Exma. Senhora Governadora:
Sobre mulheres no poder
O ano da sua eleição coincide com o de falecimento da feminista octogenária Betty Friedan. A célebre autora da Mística Feminina (1963), antes de ter sido militante da causa das mulheres, foi uma arguta intérprete da depressão das donas de casa americanas de seu tempo. Enquanto elas passeavam sua desesperança entre cosméticos, papéis de parede floridos, eletrodomésticos e crianças movidas à manteiga de amendoim, Friedan tentava responder a pergunta que não quer calar: o que elas querem afinal?
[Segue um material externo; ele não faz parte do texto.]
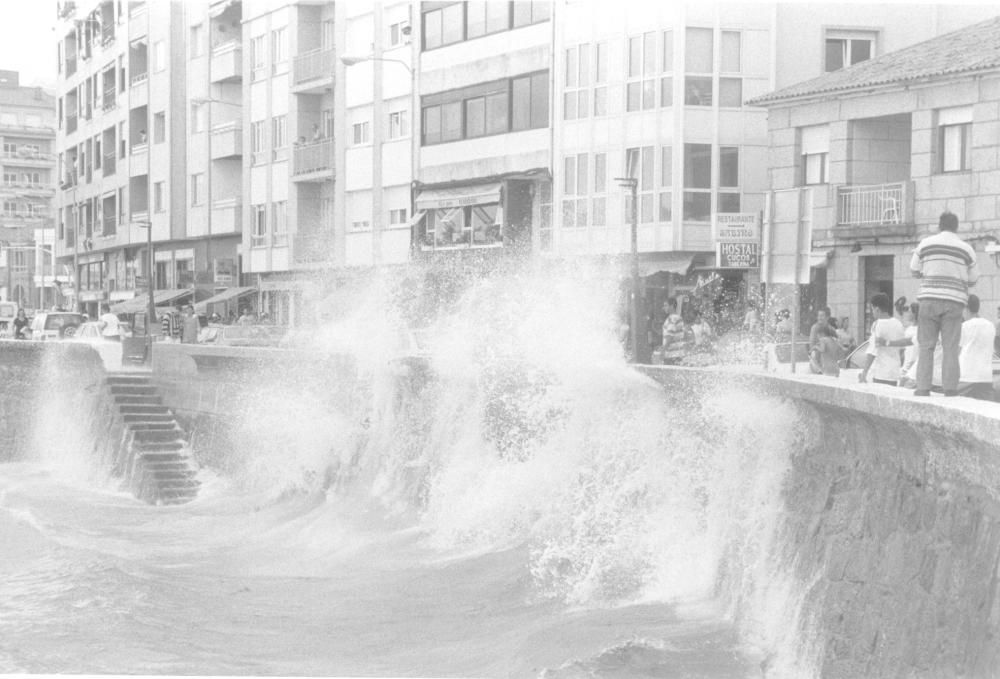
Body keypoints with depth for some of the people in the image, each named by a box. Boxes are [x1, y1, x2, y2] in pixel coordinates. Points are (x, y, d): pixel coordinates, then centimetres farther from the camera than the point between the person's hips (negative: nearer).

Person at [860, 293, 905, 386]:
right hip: (895, 374, 7)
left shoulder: (878, 325, -12)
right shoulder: (898, 324, 9)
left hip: (881, 374, -7)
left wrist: (864, 372, -13)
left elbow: (872, 352, -15)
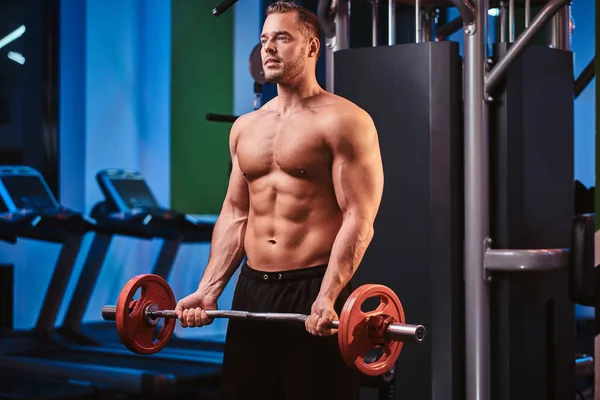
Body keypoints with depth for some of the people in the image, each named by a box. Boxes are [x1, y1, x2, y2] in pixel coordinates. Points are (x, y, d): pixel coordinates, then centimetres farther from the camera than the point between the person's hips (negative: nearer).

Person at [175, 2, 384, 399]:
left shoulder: (343, 121, -7)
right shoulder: (245, 127, 14)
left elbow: (358, 220, -14)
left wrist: (327, 299, -24)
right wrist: (208, 291, 7)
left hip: (314, 293, -6)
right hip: (252, 291, 6)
A resposta tentada por ela foi a de que até a mais simples dona de casa queria o mesmo que tantas mulheres revolucionárias que o mundo já viu: opinar, trabalhar, estudar e governar. Podemos também ser públicas, sem abrir mão da vida privada. Desejamos que nossa condição reprodutiva e erótica não se torne uma prisão, um demérito.
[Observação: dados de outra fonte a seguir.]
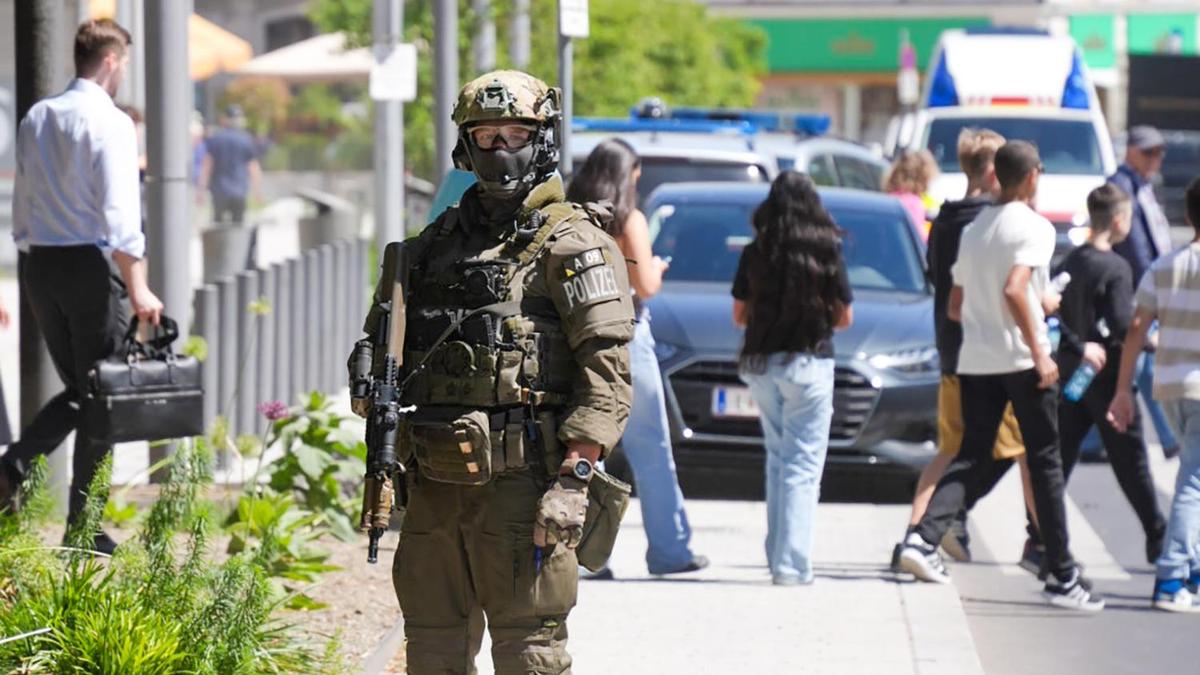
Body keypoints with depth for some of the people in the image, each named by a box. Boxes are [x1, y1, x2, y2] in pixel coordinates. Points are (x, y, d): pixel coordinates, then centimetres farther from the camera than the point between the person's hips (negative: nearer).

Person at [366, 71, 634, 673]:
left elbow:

Embora não tenha sido sua eleitora, venho por meio desta rememorar uma expectativa de Betty Friedan, uma esperança nas mulheres, que nem sempre se justifica, mas é a última que morre: que no poder elas levariam à esfera pública a sabedoria adquirida no âmbito privado. Com a tradição da experiência de gerações que viveram nos bastidores, ocupando-se dos que crescem, adoecem e envelhecem, elas teriam maiores condições de ser sensíveis aos mais fracos. Esperava das suas pares que, mesmo quando incumbidas das macroestruturas, não esquecessem daqueles que não possuem poder, dinheiro e muitas vezes sequer condições de voto, como os portadores de necessidades especiais, as crianças e os idosos. O investimento em educação, saúde e no equilíbrio ambiental seriam, para elas, mais prioritários do que entre os políticos homens. Essa tendência a ser altruístas e pacíficas certamente não se aplica à também americana Condoleezza Rice, nem à dama de ferro inglesa Thatcher.
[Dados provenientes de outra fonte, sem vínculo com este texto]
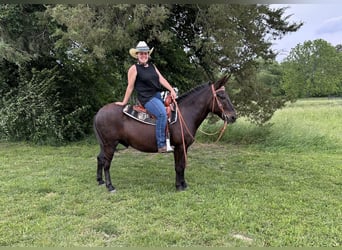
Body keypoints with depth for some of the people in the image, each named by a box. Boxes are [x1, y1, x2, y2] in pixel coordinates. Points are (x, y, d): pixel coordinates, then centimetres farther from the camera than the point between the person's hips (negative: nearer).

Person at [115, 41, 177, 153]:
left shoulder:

Não creio que exista uma natureza feminina intrínseca. Assim como não existe literatura feminina, tampouco haverá uma forma natural de fazer política entre as mulheres. Porém, é inegável que os imperativos do corpo e os revezes de ser mulher em certa época oportunizam aprendizados, motivos de orgulho e até mesmo mágoas.
O empenho de sucessivas gerações de feministas se traduziu nas bem sucedidas campanhas pelo sufrágio feminino, pelo direito à contracepção e à igualdade jurídica. Com o tempo esperamos também solução para as ainda pendentes questões da igualdade no trabalho, da legalização do aborto e de tantas outras justas reivindicações femininas. Sua eleição deve muito a esse processo, pois antes seria impensável a figura de uma governadora, ainda mais neste estado de maragatos e chimangos. Suas contemporâneas Michelle Bachelet, no Chile, Angela Merkel na Alemanha, e a democrata Nancy Pelosi, primeira presidente mulher da Câmara nos EUA, confirmam que é época de poderosas. Podemos governar estabelecendo uma dissociação entre a personagem política e as marcas da experiência de ter nascido fêmeas. Mas talvez seja possível tentar atender em algum aspecto ao sonho de Betty Friedan, de que façamos alguma diferença. Veremos. Boa Sorte!